Polski startup technologiczny GVNetworks rozwijający projekt PrivacyProtector.eu pozyskał ponad milion złotych dofinansowania za mniejszościowy pakiet udziałów. Inwestorem jest Fundusz Zalążkowy Krakowskiego Parku Technologicznego, oraz w drugiej fazie Fundusz VC SATUS.
Privacy Protector jest jednym z najbardziej technologicznie zaawansowanych projektów na polskiej scenie startupowej, koncentruje się na bezpieczeństwie osobistych danych przesyłanych przez Internet, kładąc szczególny nacisk na prywatność. Opracowaliśmy własną technologię sieciową w unikalny sposób łączącą bezpieczeństwo VPN z niezawodnością topologii P2P, osiągając niemal nieograniczoną skalowalność bez pojedynczych punktów awarii – mówi Błażej Marciniak, CEO spółki i lider projektu. Celem jest zestawianie na żądanie bezpiecznego środowiska do wymiany danych i komunikacji bez znaczenia czy to jest w sieci lokalnej czy poprzez Internet, w prosty sposób i bez serwerów – ta sieć jest „serverless”. Opracowaną technologię nazwaliśmy GatelessVPN – właśnie z uwagi na brak „bram”, czyli serwerów centralnych.

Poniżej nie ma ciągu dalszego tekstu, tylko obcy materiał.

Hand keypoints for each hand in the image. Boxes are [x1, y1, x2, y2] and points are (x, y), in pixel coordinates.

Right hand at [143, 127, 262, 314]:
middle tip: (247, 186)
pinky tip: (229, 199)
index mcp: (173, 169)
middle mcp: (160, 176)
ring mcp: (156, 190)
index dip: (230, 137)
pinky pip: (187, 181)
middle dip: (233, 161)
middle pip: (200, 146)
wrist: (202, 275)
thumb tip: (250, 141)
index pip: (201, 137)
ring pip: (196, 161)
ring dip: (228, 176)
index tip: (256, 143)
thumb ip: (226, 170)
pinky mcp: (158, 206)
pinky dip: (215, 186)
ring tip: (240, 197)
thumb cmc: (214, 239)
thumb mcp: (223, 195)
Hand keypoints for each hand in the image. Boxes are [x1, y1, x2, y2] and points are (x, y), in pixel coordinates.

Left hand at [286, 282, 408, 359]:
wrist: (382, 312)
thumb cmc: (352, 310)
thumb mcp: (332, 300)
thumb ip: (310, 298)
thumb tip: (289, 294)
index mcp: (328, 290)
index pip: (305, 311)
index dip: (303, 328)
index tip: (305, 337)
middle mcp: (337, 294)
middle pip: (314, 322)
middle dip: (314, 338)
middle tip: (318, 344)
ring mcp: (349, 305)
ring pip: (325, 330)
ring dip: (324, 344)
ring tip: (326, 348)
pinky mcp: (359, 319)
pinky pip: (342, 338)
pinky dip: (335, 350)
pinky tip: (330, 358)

W planach spółki jest dalsze rozwijanie technologii, jej integracja z przeglądarkami, oraz nowa usługa, która otworzy użytkownikom wszystkich chmur plikowych nowe możliwości.

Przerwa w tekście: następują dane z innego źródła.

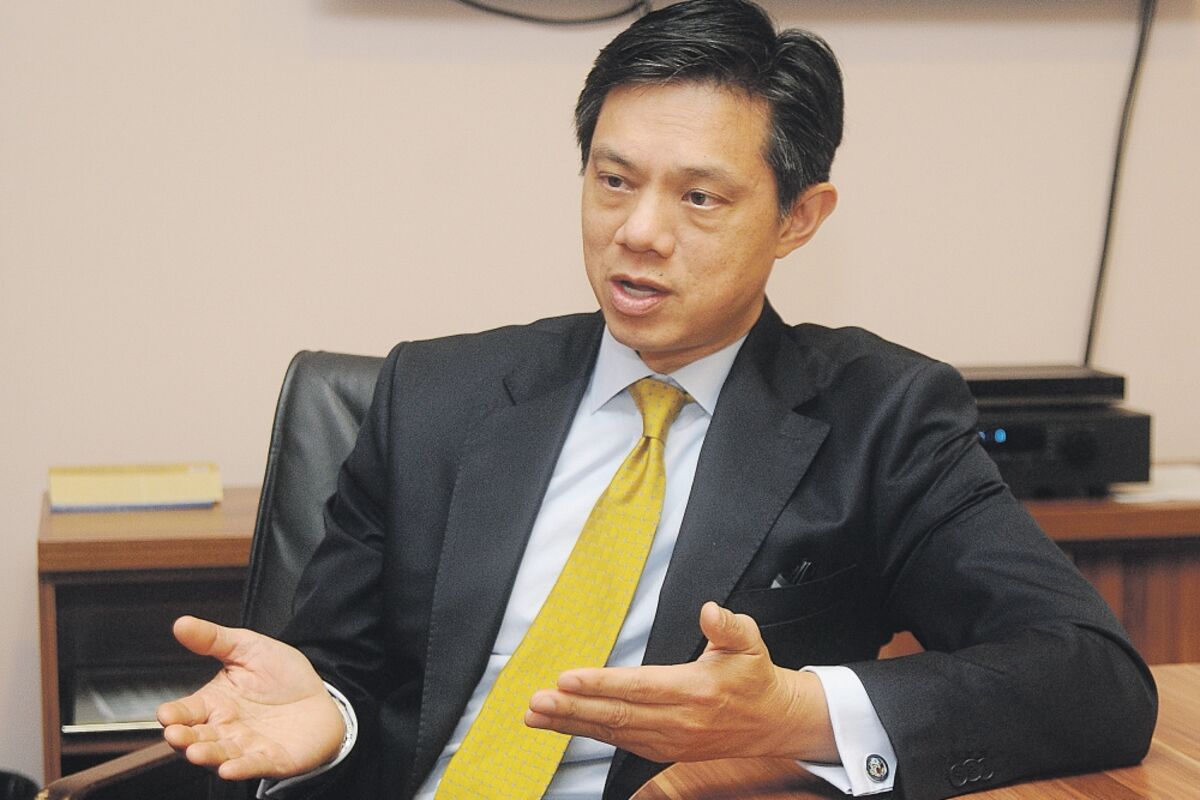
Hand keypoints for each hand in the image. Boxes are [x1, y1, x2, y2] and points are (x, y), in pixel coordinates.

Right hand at [156, 616, 345, 780]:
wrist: (322, 695)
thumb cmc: (282, 675)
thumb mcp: (247, 648)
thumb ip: (213, 639)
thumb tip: (181, 623)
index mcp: (214, 703)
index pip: (186, 712)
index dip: (174, 714)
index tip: (166, 713)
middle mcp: (225, 729)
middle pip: (196, 737)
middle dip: (184, 738)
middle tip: (175, 734)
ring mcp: (246, 746)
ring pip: (220, 755)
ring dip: (207, 755)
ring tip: (196, 752)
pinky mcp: (270, 759)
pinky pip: (252, 766)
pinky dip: (240, 768)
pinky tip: (229, 768)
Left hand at [524, 602, 836, 763]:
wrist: (772, 722)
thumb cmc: (754, 678)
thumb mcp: (750, 642)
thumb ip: (728, 625)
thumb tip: (709, 610)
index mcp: (696, 690)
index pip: (639, 687)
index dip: (600, 684)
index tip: (567, 679)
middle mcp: (679, 720)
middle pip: (617, 716)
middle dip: (573, 710)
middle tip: (537, 703)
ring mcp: (670, 739)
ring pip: (613, 732)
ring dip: (572, 724)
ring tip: (537, 715)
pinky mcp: (665, 749)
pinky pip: (621, 742)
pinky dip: (589, 734)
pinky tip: (565, 726)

Zespół składa się ze specjalistów z wieloletnim doświadczeniem: Błażej jest doświadczonym managerem projektów IT, ostatnio kierował projektem wdrożenia usług mobilnych dla mBanku i MultiBanku. Marek Cieśla to weteran startupów, specjalista od marketingu i sprzedaży online – do jego osiągnięć można zaliczyć takie projekty jak AllPlayer czy agencja marketingowa MIMI Group. Dobry team nie może się obyć bez sprawnej organizacji i zarządzania finansami, nad którymi czuwa Tomek Widerski, doświadczony dyrektor operacyjny z wieloletnim stażem w biznesie.

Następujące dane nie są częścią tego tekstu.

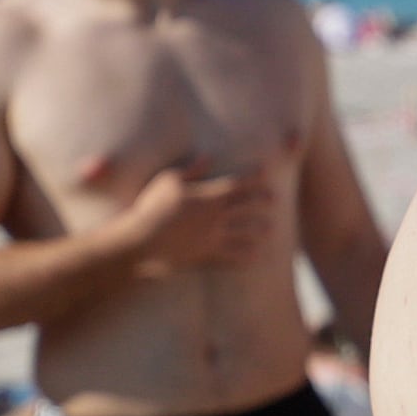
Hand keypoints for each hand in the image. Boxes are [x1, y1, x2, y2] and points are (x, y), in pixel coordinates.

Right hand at [122, 166, 280, 277]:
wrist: (141, 242)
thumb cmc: (151, 208)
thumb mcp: (168, 181)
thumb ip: (192, 170)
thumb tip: (208, 156)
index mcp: (208, 197)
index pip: (237, 184)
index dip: (253, 177)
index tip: (265, 172)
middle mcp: (216, 217)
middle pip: (248, 208)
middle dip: (263, 202)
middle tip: (275, 199)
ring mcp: (214, 238)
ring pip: (246, 234)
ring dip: (260, 231)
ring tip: (270, 230)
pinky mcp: (208, 257)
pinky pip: (234, 259)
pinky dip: (247, 258)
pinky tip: (257, 257)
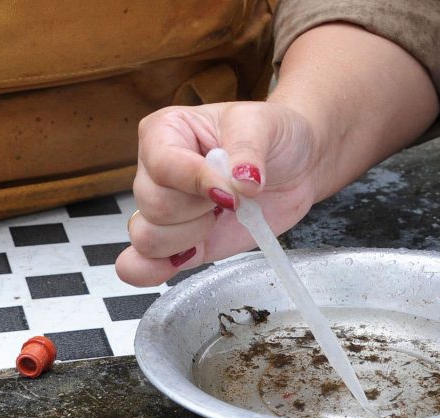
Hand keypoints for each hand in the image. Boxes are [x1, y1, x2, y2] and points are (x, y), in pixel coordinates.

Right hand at [115, 101, 319, 285]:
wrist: (298, 166)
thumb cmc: (273, 135)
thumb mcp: (263, 125)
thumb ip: (247, 150)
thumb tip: (240, 182)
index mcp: (165, 132)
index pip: (162, 165)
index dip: (196, 182)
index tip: (231, 189)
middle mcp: (156, 172)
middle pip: (154, 205)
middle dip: (199, 208)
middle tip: (232, 197)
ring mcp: (167, 211)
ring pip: (148, 238)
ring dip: (191, 235)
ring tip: (221, 216)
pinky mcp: (183, 243)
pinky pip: (141, 265)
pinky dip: (151, 270)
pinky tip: (181, 258)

„Stawiamy na projekty dobrze przygotowane, koncepcyjnie wyprzedzające swój czas i prowadzone przez ukierunkowane na sukces, doświadczone zespoły. Privacy Protector taki właśnie jest.” – mówi Marcin Bielówka, Prezes Zarządu FZ KPT. Jeszcze kilka lat temu przechowywanie w chmurze danych wrażliwych było nie do pomyślenia. Dzisiaj takie rozwiązanie wydaje się być niezwykle naturalne, choć wciąż budzi obawy w kontekście bezpieczeństwa. Projekt w który zainwestowaliśmy proponuje rozwiązanie tego problemu.” – dodaje Bielówka.